**YOUR TASK**
All that should appear is the run of lines from the one containing "zwischen Tücken d" through the end of the records, each repeated exactly.
◇ ◇ ◇ ◇ ◇ ◇ ◇
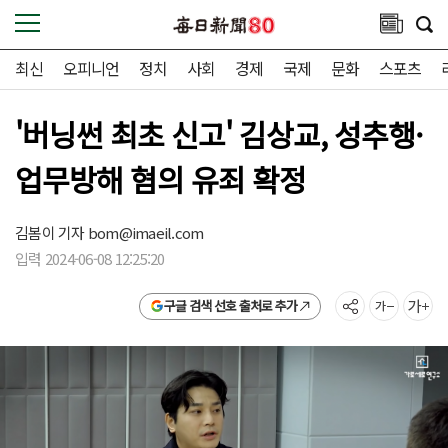
최신
오피니언
정치
사회
경제
국제
문화
스포츠
'버닝썬 최초 신고' 김상교, 성추행·
업무방해 혐의 유죄 확정
김봄이 기자
bom@imaeil.com
입력 2024-06-08 12:25:20
구글 검색 선호 출처로 추가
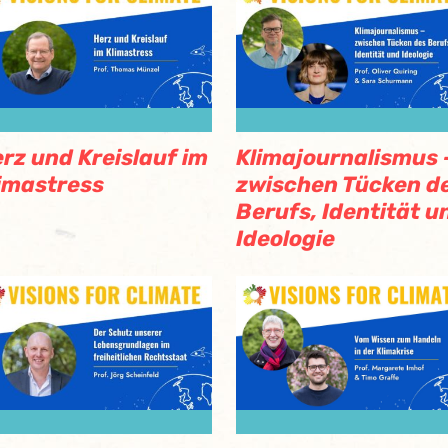
rz und Kreislauf im
Klimajournalismus 
imastress
zwischen Tücken d
Berufs, Identität u
Ideologie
◇ ◇ ◇ ◇ ◇ ◇ ◇
**ANSWER TO THE PROBLEM**
zwischen Tücken d
Berufs, Identität u
Ideologie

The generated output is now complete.